**Problem description:** Where a line of the listing below holds "Dunk", add it to the tally; give only the final number.
[Opening Data in this exercise section]
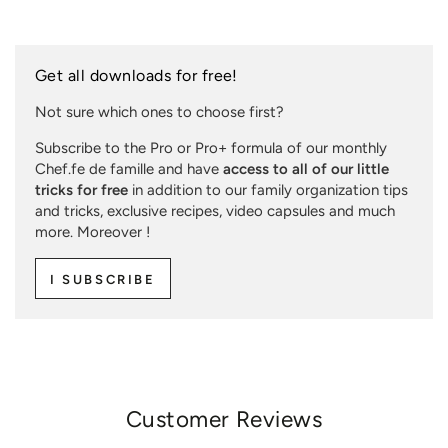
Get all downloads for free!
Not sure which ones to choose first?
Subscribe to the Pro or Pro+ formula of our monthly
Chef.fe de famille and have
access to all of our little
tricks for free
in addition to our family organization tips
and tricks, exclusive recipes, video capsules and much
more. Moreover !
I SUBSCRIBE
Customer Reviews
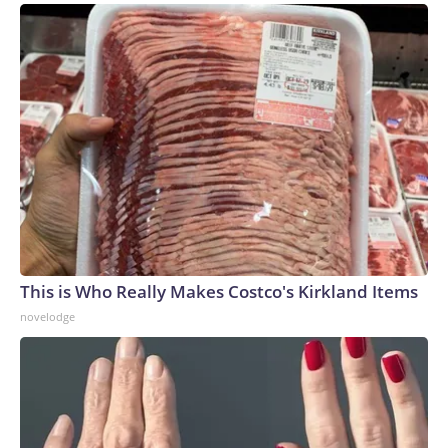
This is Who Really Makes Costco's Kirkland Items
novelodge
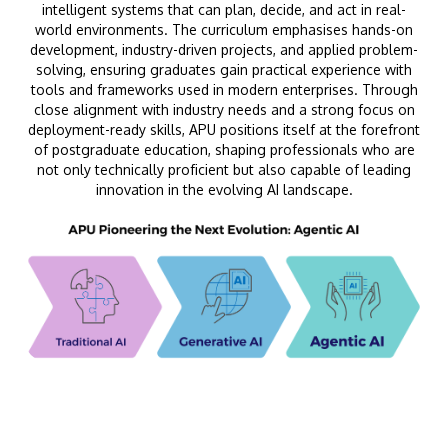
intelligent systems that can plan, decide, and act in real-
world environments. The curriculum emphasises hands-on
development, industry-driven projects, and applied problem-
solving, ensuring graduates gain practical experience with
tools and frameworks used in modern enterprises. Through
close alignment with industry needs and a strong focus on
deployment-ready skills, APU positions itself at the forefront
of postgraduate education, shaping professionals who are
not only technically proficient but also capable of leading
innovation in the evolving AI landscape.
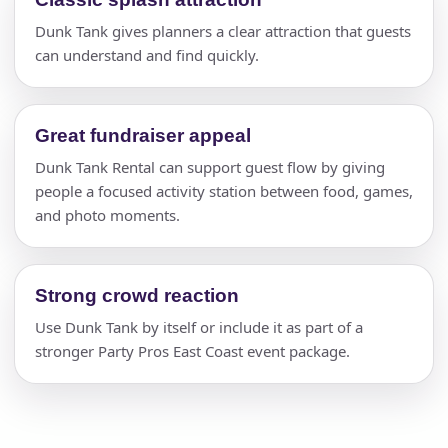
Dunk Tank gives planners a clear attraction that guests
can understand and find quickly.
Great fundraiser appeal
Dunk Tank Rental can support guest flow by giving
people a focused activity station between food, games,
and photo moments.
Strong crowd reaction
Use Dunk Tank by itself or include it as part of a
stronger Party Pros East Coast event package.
[Closing Data in this exercise section]
**Answer area:** 3